As I have suggested before, there is little chance that the Conservative party in opposition will revive the 2019 strategy any time soon. Other things being equal, that is good news for Labour. But it is not hard to see how a Labour government will eventually fall to a Conservative party that is well away from the centre in both economic and social terms. Part of the reason will be that a Labour government will be seen to be too illiberal for its natural supporters but too liberal to more socially conservative voters. Another factor will be a (probable) failure to alter the structural factors that work against liberal parties in the UK, including FPTP and the right wing press. But at some point a key factor may also be just bad luck.
Footnotes
[1] Part but by no means all of the cost of living crisis was a direct result of the pandemic.

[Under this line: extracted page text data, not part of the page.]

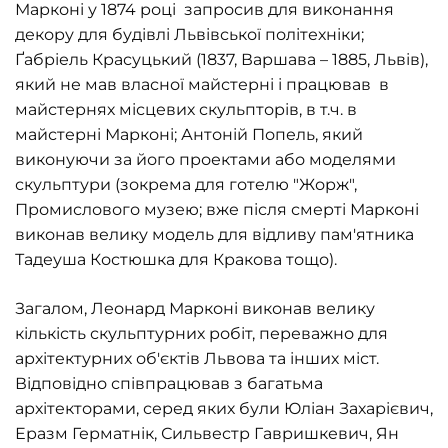
Марконі у 1874 році запросив для виконання
декору для будівлі Львівської політехніки;
Ґабріель Красуцький (1837, Варшава – 1885, Львів),
який не мав власної майстерні і працював в
майстернях місцевих скульпторів, в т.ч. в
майстерні Марконі; Антоній Попель, який
виконуючи за його проектами або моделями
скульптури (зокрема для готелю "Жорж",
Промислового музею; вже після смерті Марконі
виконав велику модель для відливу пам'ятника
Тадеуша Костюшка для Кракова тощо).
Загалом, Леонард Марконі виконав велику
кількість скульптурних робіт, переважно для
архітектурних об'єктів Львова та інших міст.
Відповідно співпрацював з багатьма
архітекторами, серед яких були Юліан Захарієвич,
Еразм Герматнік, Сильвестр Гавришкевич, Ян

[2] The Liability Driven Investment strategy of pension funds that was key to the third and final stage of the Truss fiscal event disaster could be classed as bad luck, but I think that would be stretching things. After partygate and with the cost of living crisis, the party faithful decided to elect a Prime Minister who had no interest in retaining Johnson’s electoral coalition, but instead reverted to promoting tax cuts rather than public services. Even after Truss fell, Sunak felt he had to do the same. The electoral gains Johnson had made were thrown away.
[3] This is why many in the party seem to believe that as long as their policy stance is illiberal and authoritarian enough, that will be all that is needed to secure their 2019 coalition. They fail to see the importance of moving left on aspects of economic policy because they don’t want to see it. In addition by becoming more illiberal and authoritarian they are unable to attack insurgents from further right (i.e. Farage), and instead legitimise that threat as a plausible place for social conservatives unhappy with the government to place their votes.